JESUS, UN INVITE QUI DERANGE

Cottanceau jean pierre 2015   Il nous arrive peut-être de faire le beau rêve d'accueillir Jésus dans sa maison. Imaginons la scène : Jésus vient un dimanche, le jour où nous avons pour tradition d'inviter des proches à partager le repas. Nous serions bien fiers ! Mais est-ce si évident que cela de recevoir Jésus chez soi ? D'après l'évangile de ce dimanche, c’est ce qui arrive à un chef de pharisiens, un notable qui possède une autorité morale et politique. Il reçoit des convives, dont Jésus, pour le repas du sabbat.

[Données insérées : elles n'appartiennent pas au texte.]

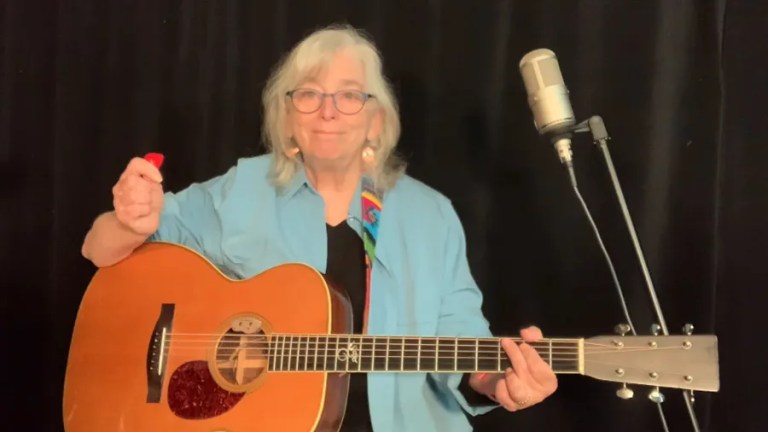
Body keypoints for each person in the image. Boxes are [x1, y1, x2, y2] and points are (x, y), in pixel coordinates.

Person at [81, 24, 557, 431]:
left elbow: (465, 343)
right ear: (287, 118)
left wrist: (502, 381)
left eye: (349, 95)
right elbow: (99, 251)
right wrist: (128, 222)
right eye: (308, 94)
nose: (327, 111)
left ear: (376, 122)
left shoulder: (430, 215)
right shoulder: (240, 189)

   Chez les pharisiens, ce repas est l'occasion de mener des débats religieux. Le passage évangélique donne d'ailleurs l'impression d'une atmosphère tendue. Jésus est connu pour faire des guérisons le jour du sabbat (voir Luc 6,1-11). Or, dans la tradition juive dominante, le repos sabbatique exclut tout type d'activité, quand bien même celle-ci consisterait à guérir. Souvenons-nous que le sabbat célèbre le repos du Créateur à la création du monde (Ex 20,8-11), et aussi la libération du peuple asservi en Egypte        (Dt 5,12-15). Jésus ne s'y oppose pas mais dans sa manière d'agir et dans ses paroles, il souhaite faire réfléchir : quel sens donner à la célébration de l'alliance le jour du sabbat.

   Dans un premier temps, aux invités qui choisissent les premières places, Jésus propose de préférer les dernières en adoptant l'attitude de l'humilité. C'est cette manière d'être qui conduit à recevoir des marques d'honneur authentiques dans la mesure où elles ne viennent pas de nous-mêmes, mais d’un autre qui nous demande d'occuper la première place.

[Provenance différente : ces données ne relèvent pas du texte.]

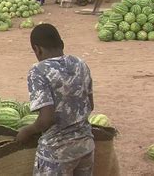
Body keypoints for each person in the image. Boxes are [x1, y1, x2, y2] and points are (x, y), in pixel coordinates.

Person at [16, 23, 95, 176]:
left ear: (37, 49)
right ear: (62, 44)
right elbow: (90, 105)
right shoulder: (81, 64)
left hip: (56, 153)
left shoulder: (38, 71)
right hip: (86, 146)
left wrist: (28, 130)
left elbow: (47, 119)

   Dans un deuxième temps, Jésus exhorte son hôte à modifier ses habitudes. Plutôt que d'inviter à sa table des individus de même rang social, pourquoi ne pas inviter des pauvres, des estropiés... c'est-à-dire des personnes qui ne seront jamais en mesure de rendre la pareille ?

   Dans les deux cas, Jésus ne vise pas les règles de convenance. Il les dépasse en incitant ses interlocuteurs à adopter des attitudes qui plaisent au Père. Dieu élèvera l'homme qui se place en toute humilité devant Lui et qui le reconnaît comme son Créateur et son Père. De même qu'Il récompensera lui-même la générosité de celui qui s'ouvre activement à la misère des autres : « cela te sera rendu à la résurrection des justes ».

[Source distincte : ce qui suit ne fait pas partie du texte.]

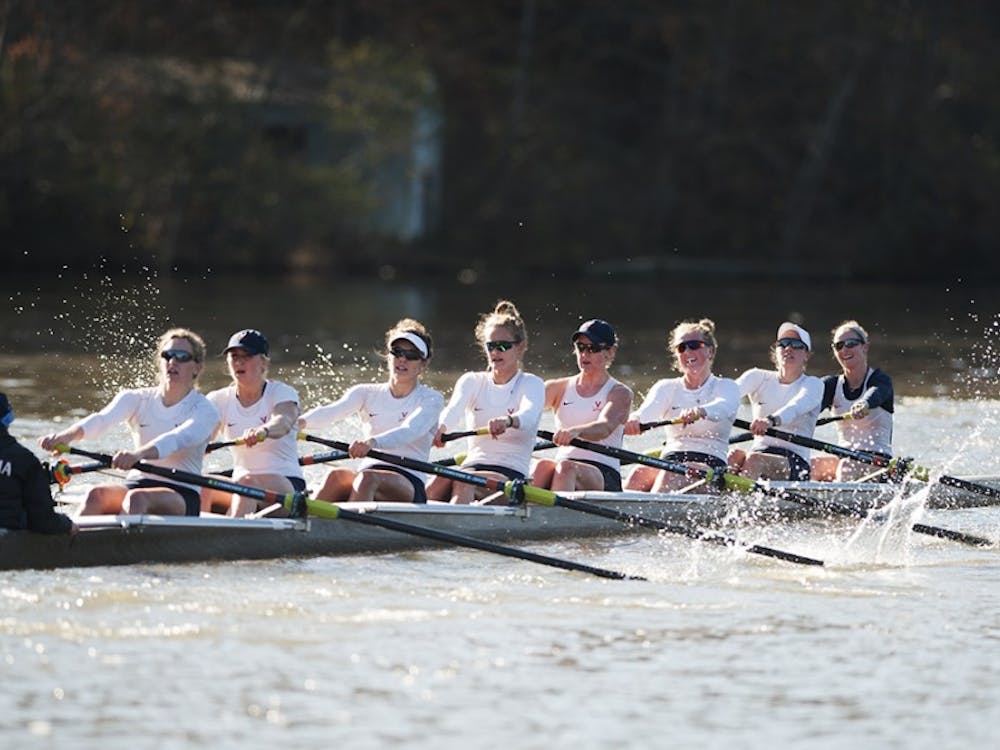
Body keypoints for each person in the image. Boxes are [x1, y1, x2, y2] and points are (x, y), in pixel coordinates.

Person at [39, 328, 219, 516]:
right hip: (138, 483)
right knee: (96, 495)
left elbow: (177, 438)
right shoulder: (136, 398)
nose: (173, 361)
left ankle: (122, 535)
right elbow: (102, 420)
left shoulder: (205, 410)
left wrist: (137, 455)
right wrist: (65, 436)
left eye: (182, 356)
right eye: (167, 355)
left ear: (197, 367)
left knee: (137, 499)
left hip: (181, 492)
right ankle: (68, 534)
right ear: (160, 361)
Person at [298, 319, 444, 504]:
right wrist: (297, 423)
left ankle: (347, 521)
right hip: (368, 470)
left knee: (368, 479)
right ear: (388, 356)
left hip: (408, 479)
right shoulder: (365, 392)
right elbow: (332, 411)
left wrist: (372, 442)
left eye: (411, 355)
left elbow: (410, 430)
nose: (402, 359)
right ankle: (304, 520)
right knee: (335, 476)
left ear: (423, 364)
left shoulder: (431, 399)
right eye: (397, 352)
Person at [427, 300, 545, 504]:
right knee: (437, 481)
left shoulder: (531, 383)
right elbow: (453, 410)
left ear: (520, 347)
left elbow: (529, 415)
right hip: (471, 466)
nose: (495, 353)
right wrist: (441, 429)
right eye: (491, 346)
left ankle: (456, 519)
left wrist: (508, 421)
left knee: (464, 482)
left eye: (503, 346)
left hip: (510, 475)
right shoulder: (472, 381)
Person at [624, 319, 739, 492]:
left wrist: (701, 411)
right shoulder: (666, 387)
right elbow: (645, 413)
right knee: (638, 474)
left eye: (694, 345)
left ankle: (649, 506)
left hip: (710, 465)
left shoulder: (726, 386)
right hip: (670, 460)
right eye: (681, 348)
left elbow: (724, 407)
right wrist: (634, 420)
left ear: (711, 351)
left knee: (670, 475)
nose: (688, 352)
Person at [201, 329, 304, 516]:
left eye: (246, 356)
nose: (239, 362)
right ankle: (196, 532)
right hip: (242, 484)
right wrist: (199, 443)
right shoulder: (218, 399)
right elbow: (204, 433)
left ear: (263, 362)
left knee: (247, 483)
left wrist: (263, 431)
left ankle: (232, 530)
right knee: (203, 484)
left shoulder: (281, 392)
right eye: (234, 356)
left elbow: (284, 421)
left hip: (287, 485)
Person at [531, 319, 633, 492]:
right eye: (581, 347)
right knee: (542, 467)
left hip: (603, 473)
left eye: (593, 348)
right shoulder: (557, 388)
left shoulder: (619, 393)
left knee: (566, 468)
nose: (585, 354)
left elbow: (604, 427)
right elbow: (525, 410)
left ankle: (555, 508)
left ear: (610, 352)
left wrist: (576, 432)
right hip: (564, 467)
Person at [728, 322, 823, 481]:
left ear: (806, 354)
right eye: (783, 344)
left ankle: (738, 496)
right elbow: (727, 395)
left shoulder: (813, 384)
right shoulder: (757, 377)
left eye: (796, 345)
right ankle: (717, 495)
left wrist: (770, 421)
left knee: (755, 460)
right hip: (759, 451)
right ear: (776, 351)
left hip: (795, 462)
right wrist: (702, 410)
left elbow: (795, 407)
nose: (788, 348)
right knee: (733, 456)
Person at [811, 321, 895, 481]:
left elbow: (875, 394)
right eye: (839, 346)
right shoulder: (830, 385)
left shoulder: (881, 380)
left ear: (865, 347)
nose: (844, 350)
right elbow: (809, 407)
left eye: (850, 344)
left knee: (847, 467)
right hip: (845, 456)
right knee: (809, 465)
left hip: (878, 462)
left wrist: (864, 404)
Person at [0, 392, 76, 534]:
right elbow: (43, 522)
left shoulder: (24, 460)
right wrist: (67, 524)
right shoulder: (24, 460)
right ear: (8, 417)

   Accueillir Jésus conduit manifestement à envisager la convivialité de nos relations de manière renouvelée. Oui, prendre Jésus chez soi, dans sa vie, est une grâce. Car sa présence produit des effets bénéfiques quant à l'authenticité évangélique de nos manières de vivre. Il paraît cependant évident que si nous continuons de nous accrocher à des mérites extérieurs pour obtenir des marques d'honneur en oubliant notre dépendance vis-à-vis de Dieu, et si nous continuons d'exercer une générosité intéressée, alors là, oui, Jésus peut devenir un invité qui dérange.